Excerpted text
--- Begin ---
In mid-October, slender, elegant pink flamingos appeared on the walls of buildings in the monumental and austere centre of the Austrian capital, announcing the imminent opening of one of the city’s most important cultural events: the Viennale. Anticipated with excitement and growing curiosity, the 2018 edition of the Vienna International Film Festival was an important turning point in the history of the event: this year, Eva Sangiorgi took over as the new Artistic Director.
The Viennale, an international non-competitive film festival that massively mobilises local audiences every year, has acquired international cult status over the last twenty years for its cinema programming. Singular, rigorous and inquisitive, the program has continuously included forgotten gems of film heritage, remarkable specials and highlighted young upcoming talents. Lisandro Alonso, Miguel Gomes and Albert Serra, just to name a few, took their first steps at the festival.
The name and fame of the Viennale are linked to the figure of its historical Director, Hans Hurch, who ran the event from 1997 until last year, when he prematurely passed away. Taking back the reins of a prestigious event like the Viennale was no simple task. Building on her experience as head of FICUNAM in Mexico, Eva Sangiorgi has managed to find a good balance between the traditional, long-tested structure of the Viennale and the need to make changes. She brought a breath of fresh air to this edition, creating fruitful new synergies with institutions that have always collaborated with the festival, but this year were integrated more organically and consistently throughout the event. For the first time, the famous “invisible theatre” of the Filmmuseum Austria did not limit itself to only projecting films of the festival’s Retrospective – this year dedicated to The B-Film: Hollywood’s Low Budget Cinema, 1935-1959 – but also opened its doors to regular festival screenings. Sangiorgi and Michael Loebenstein, the new Director of the Filmmuseum, have established an excellent partnership that promises interesting surprises for the future.
--- End ---
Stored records
--- Begin ---
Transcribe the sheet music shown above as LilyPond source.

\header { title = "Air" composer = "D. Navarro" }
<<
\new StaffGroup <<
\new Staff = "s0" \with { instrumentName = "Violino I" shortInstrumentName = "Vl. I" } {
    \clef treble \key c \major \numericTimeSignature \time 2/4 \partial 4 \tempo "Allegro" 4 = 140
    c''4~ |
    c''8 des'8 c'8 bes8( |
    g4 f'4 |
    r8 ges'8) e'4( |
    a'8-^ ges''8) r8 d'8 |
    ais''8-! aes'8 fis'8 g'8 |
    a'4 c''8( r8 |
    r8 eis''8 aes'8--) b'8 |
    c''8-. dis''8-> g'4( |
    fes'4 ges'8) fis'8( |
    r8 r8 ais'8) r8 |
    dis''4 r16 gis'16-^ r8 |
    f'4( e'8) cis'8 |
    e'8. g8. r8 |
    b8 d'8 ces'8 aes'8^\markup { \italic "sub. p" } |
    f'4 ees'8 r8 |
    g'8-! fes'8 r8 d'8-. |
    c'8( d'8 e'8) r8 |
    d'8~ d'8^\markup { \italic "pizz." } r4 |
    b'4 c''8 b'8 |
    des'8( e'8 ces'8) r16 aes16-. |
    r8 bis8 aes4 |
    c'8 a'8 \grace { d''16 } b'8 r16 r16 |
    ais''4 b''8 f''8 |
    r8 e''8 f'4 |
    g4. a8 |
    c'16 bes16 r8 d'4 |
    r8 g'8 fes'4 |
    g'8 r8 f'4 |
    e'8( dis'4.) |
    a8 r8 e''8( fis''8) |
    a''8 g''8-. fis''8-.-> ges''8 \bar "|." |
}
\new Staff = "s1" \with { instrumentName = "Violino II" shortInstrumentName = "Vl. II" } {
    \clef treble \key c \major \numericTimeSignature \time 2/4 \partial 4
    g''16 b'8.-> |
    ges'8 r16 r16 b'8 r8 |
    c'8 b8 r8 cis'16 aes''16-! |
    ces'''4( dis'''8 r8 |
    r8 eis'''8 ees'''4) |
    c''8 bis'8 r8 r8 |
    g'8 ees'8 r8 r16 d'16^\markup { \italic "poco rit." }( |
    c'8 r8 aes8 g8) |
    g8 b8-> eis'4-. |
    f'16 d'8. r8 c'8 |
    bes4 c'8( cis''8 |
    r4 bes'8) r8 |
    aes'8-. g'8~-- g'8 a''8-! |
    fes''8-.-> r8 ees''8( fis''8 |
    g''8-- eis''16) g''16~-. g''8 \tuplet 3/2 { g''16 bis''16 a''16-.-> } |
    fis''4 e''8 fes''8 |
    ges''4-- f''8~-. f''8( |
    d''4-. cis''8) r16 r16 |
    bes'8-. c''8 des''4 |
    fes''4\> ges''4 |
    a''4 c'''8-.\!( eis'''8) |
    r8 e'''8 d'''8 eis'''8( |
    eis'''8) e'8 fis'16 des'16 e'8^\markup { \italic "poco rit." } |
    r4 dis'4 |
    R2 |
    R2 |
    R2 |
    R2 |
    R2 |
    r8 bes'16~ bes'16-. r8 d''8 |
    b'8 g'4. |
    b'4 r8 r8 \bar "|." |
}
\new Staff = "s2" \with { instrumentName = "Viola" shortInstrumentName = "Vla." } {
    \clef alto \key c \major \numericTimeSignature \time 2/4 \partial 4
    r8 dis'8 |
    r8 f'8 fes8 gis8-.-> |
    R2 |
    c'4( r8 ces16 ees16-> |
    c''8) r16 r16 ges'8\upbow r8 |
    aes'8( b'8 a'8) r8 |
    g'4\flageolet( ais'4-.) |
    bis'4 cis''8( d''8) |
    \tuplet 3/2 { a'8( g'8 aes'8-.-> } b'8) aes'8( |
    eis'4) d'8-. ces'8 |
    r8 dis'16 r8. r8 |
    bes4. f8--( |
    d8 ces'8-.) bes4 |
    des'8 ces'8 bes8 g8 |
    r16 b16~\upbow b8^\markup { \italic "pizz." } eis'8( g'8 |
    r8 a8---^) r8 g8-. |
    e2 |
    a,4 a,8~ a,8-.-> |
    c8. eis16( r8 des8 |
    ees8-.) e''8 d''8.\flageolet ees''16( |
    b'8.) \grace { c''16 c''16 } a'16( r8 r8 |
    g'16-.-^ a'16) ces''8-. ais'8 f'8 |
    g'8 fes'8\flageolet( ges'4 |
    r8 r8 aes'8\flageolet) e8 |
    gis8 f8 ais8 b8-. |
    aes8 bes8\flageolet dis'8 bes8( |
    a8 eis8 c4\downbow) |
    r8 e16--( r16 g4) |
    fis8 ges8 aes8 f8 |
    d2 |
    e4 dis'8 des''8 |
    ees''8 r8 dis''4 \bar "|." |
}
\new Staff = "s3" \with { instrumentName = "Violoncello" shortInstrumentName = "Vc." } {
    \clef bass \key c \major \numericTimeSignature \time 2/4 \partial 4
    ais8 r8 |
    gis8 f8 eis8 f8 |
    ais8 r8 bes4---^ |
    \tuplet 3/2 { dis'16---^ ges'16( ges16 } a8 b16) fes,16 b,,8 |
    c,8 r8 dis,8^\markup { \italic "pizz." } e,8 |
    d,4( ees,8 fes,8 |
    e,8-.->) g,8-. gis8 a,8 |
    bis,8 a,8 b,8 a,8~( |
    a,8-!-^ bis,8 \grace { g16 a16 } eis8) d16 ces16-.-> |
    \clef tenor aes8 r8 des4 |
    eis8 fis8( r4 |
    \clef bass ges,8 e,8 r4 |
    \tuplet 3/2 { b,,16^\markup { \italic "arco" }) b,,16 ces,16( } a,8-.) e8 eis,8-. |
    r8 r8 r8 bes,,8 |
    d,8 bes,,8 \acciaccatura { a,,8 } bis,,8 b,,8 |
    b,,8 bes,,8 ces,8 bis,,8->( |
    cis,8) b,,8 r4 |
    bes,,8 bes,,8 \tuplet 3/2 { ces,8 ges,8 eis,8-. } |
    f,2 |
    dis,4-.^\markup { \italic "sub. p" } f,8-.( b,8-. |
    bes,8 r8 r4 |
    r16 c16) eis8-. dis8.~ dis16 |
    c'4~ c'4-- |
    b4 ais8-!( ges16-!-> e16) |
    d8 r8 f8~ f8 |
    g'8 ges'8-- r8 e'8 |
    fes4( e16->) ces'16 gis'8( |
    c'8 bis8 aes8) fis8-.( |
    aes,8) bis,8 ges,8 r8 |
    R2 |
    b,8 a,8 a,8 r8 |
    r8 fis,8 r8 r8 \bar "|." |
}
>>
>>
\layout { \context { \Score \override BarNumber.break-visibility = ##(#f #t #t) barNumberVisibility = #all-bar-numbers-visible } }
--- End ---
Work instructions
Answer these questions about the Viennale text above:
1. Who became the festival's new Artistic Director for the 2018 edition?
2. In what year did Hans Hurch begin running the event?
3. To what was this year's Retrospective dedicated?

Solution for this problem
1. Eva Sangiorgi
2. 1997
3. The B-Film: Hollywood's Low Budget Cinema, 1935-1959